Section 8. State Review:
The [state administrative agency] may consult with the Toxics in Packaging Clearinghouse (TPCH) to review the effectiveness of this Act within five years of its adoption and every 5 years thereafter. The [state administrative agency] may provide a report based upon that review to the Governor and Legislature. The report may contain recommendations to add other chemicals contained in packaging to the list set forth in this Act in order to further reduce the toxicity of packaging waste, and a description of the nature of the substitutes used in lieu of lead, mercury, cadmium, hexavalent chromium, PFAS, phthalates and other regulated chemicals.
Section 9. Multi-State Clearinghouse:
The [state administrative agency] is authorized to participate in the Toxics in Packaging Clearinghouse, a multi-state organization, to assist in carrying out the requirements of this [Title/Act/section] and help coordinate joint outreach and education, responses to manufacturer inquiries, review of exemption requests, packaging screening and testing projects, and any other reports, activities or related functions that benefit from the cooperative efforts of multiple states regarding implementation of their toxics in packaging provisions.
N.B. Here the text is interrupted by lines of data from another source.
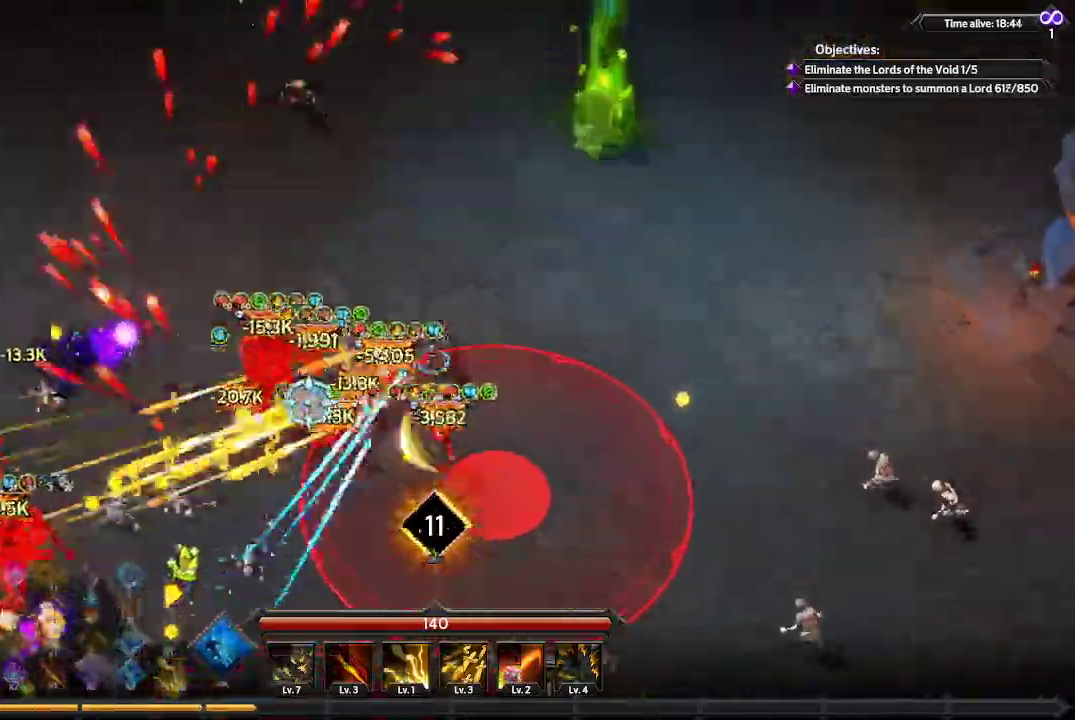
{"buttons": [], "left_stick": "up-left", "right_stick": "down-left", "events": [[33, "left_stick", "up-left"], [233, "right_stick", "down-left"]]}
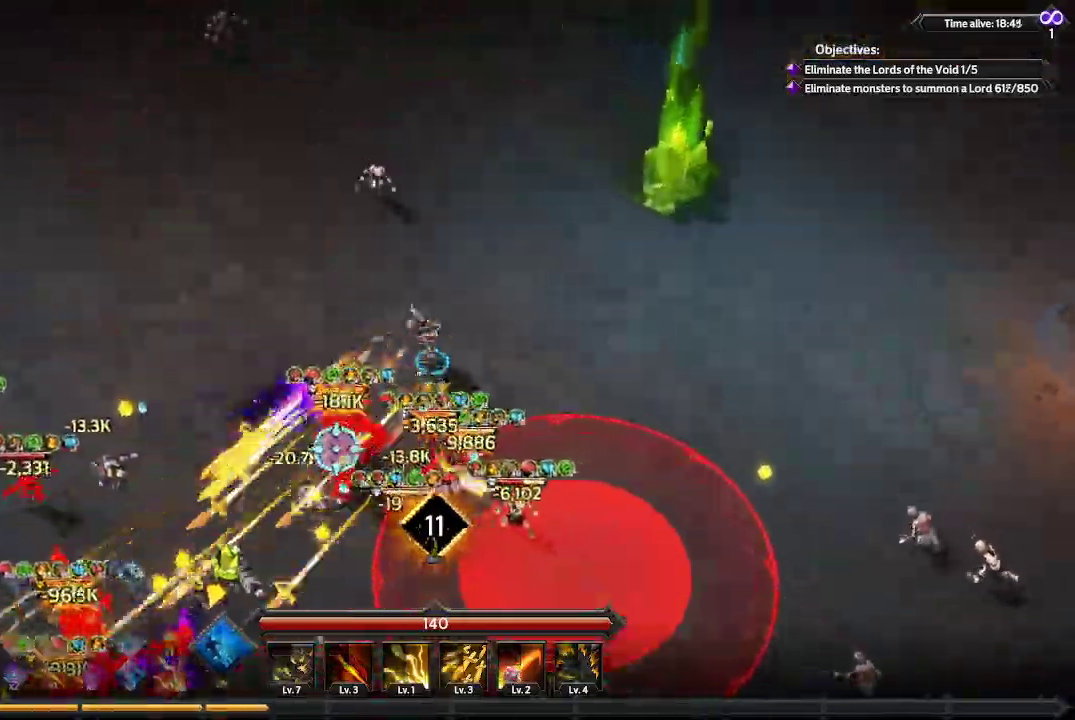
{"buttons": [], "left_stick": "left", "right_stick": "down-left", "events": [[433, "left_stick", "left"]]}
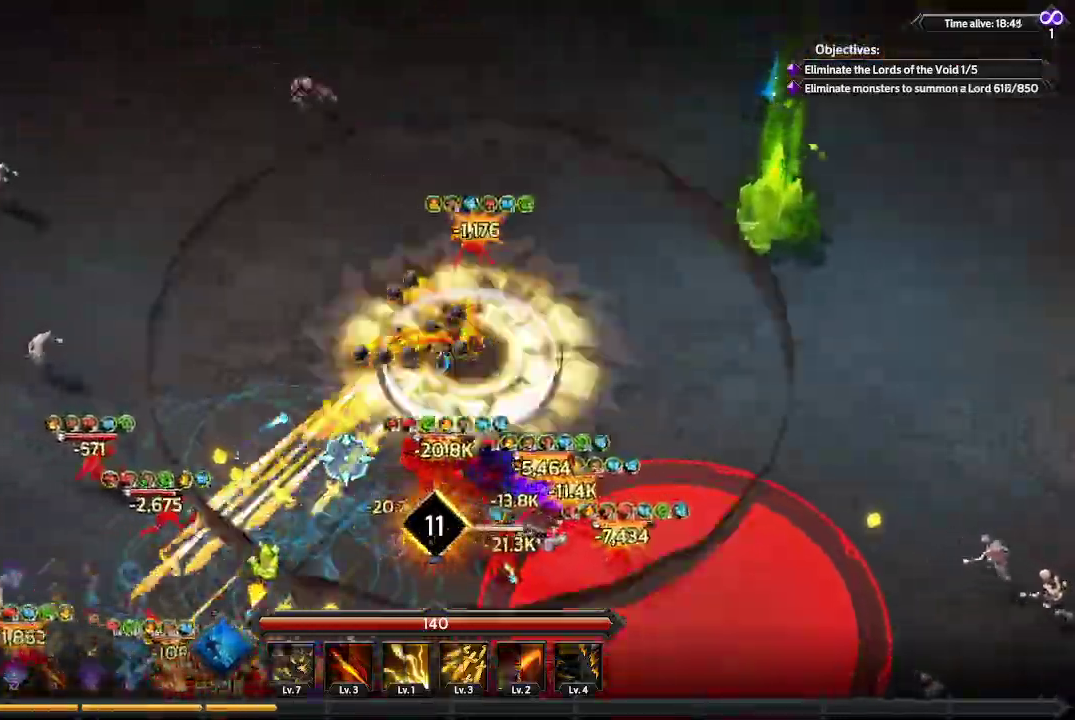
{"buttons": [], "left_stick": "down-left", "right_stick": "down", "events": [[467, "left_stick", "down-left"], [467, "right_stick", "down"]]}
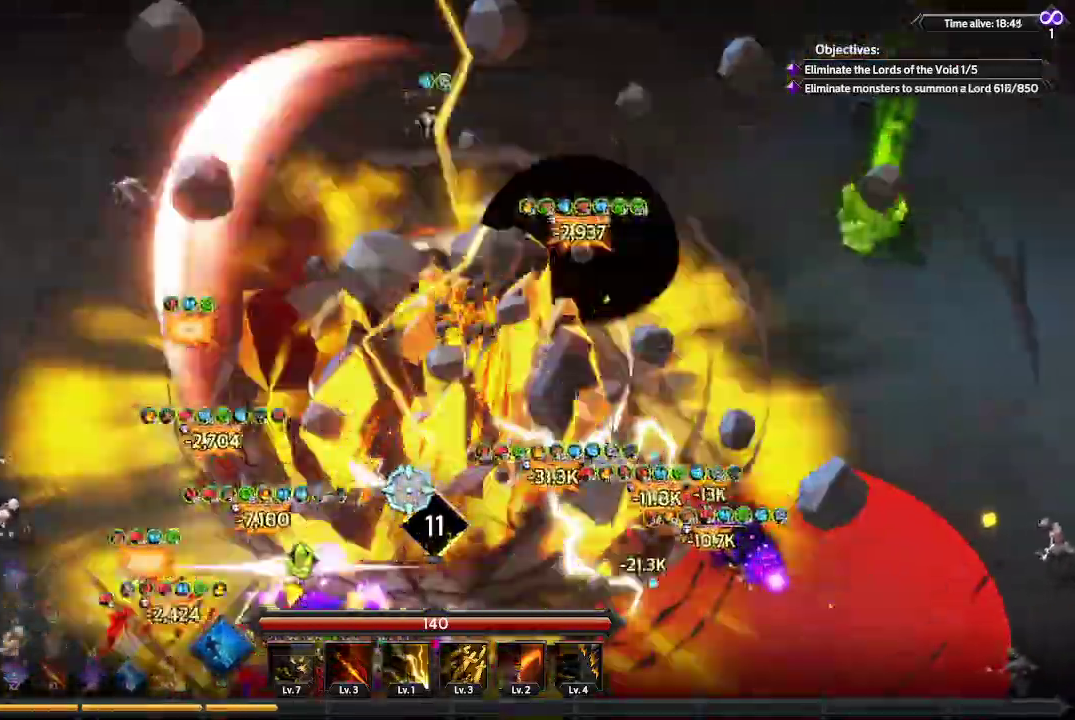
{"buttons": [], "left_stick": "down-left", "right_stick": "down", "events": []}
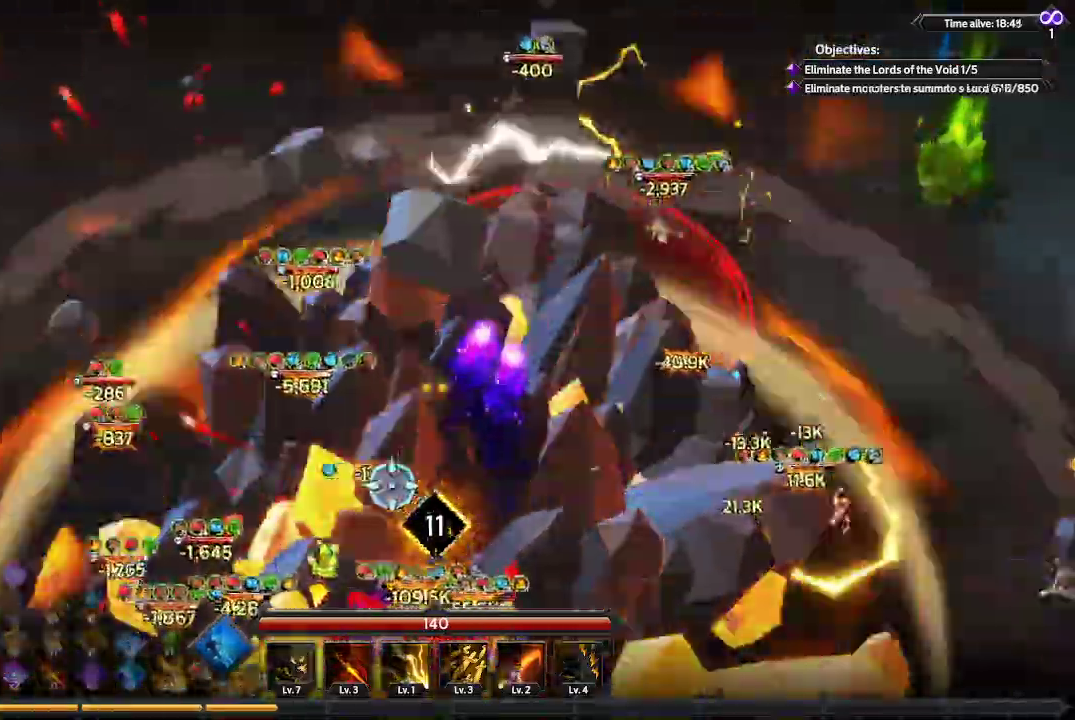
{"buttons": [], "left_stick": "down-right", "right_stick": "down", "events": [[500, "left_stick", "down-right"]]}
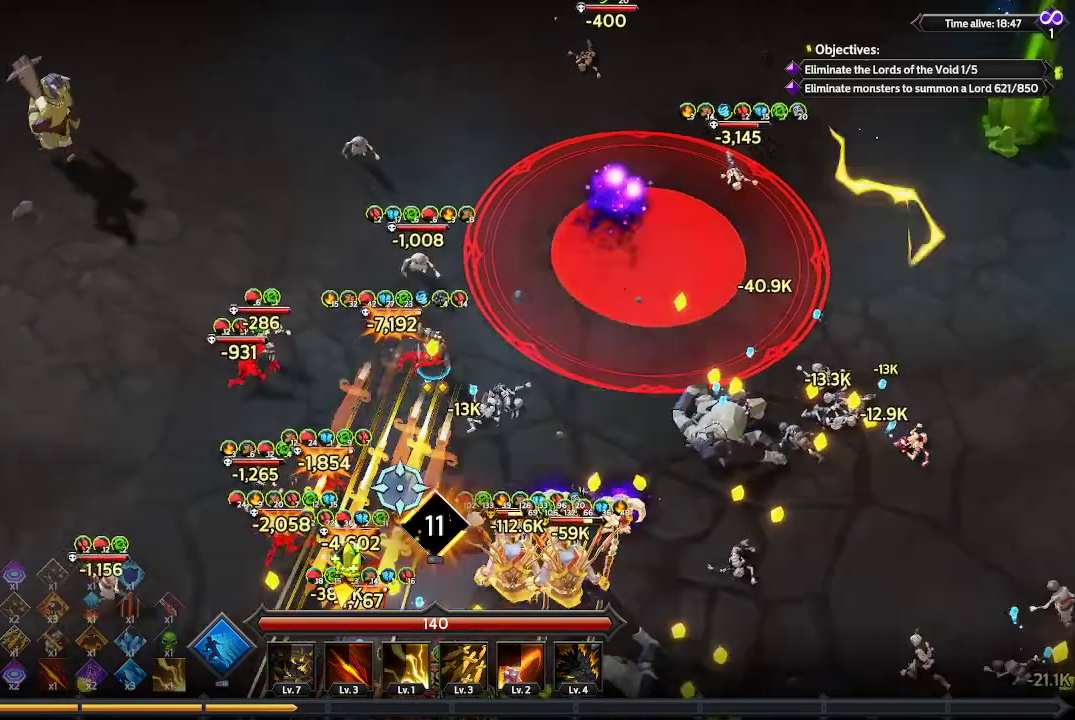
{"buttons": [], "left_stick": "down-right", "right_stick": "down", "events": []}
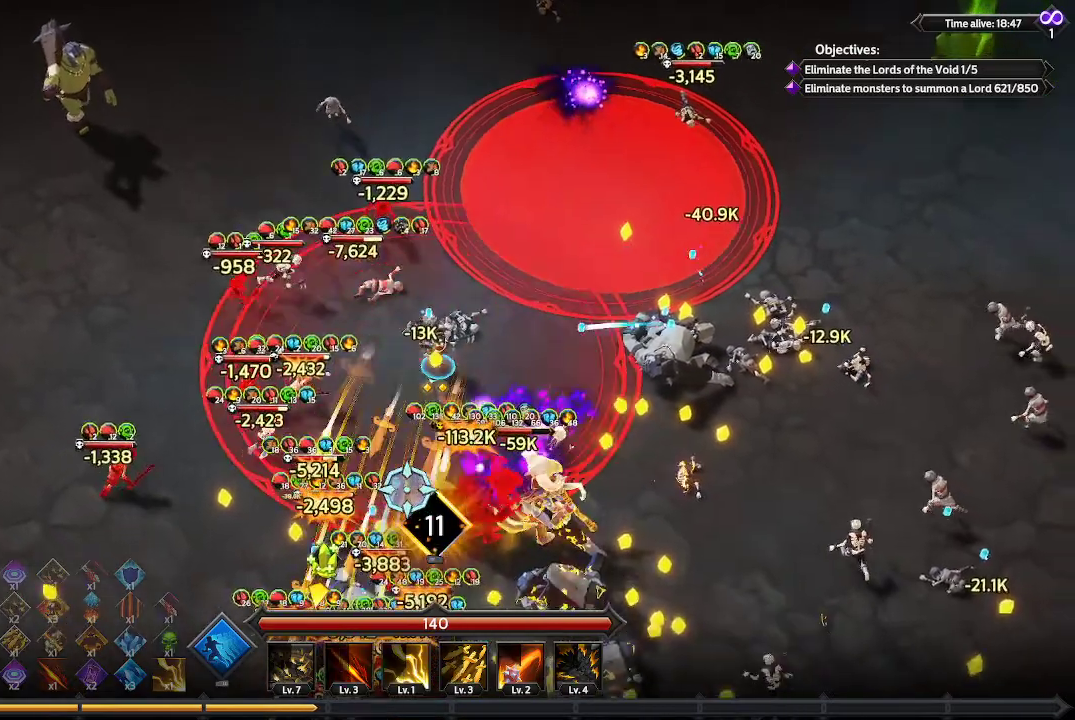
{"buttons": [], "left_stick": "center", "right_stick": "center", "events": [[67, "right_stick", "center"], [167, "R1", "down"], [167, "left_stick", "center"], [267, "R1", "up"]]}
Section 10. Implementation, administration and enforcement; rules; violations:
1. The department shall implement, administer and enforce this chapter and may adopt rules as necessary for the implementation, administration and enforcement of this chapter.
2. Violations. A person that violates any provision of this chapter is subject to penalties in accordance with (the appropriate state authority). Each state to add its own enforcement provisions as necessary.
Section 11. Severability and Construction.
The provisions of this Act shall be severable, and if any court declares any phase, clause, sentence, or provision of this Act to be invalid, or its applicability to any government, agency, person, or circumstance is declared invalid, the remainder of the Act and its relevant applicability shall not be affected. The provisions of this Act shall be liberally construed to give effect to the purposes thereof.
Section 12. Effective Date.
This Act shall become effective immediately upon adoption.
As revised, December 1998, October 2004, December 2008, July 2012, February 2021.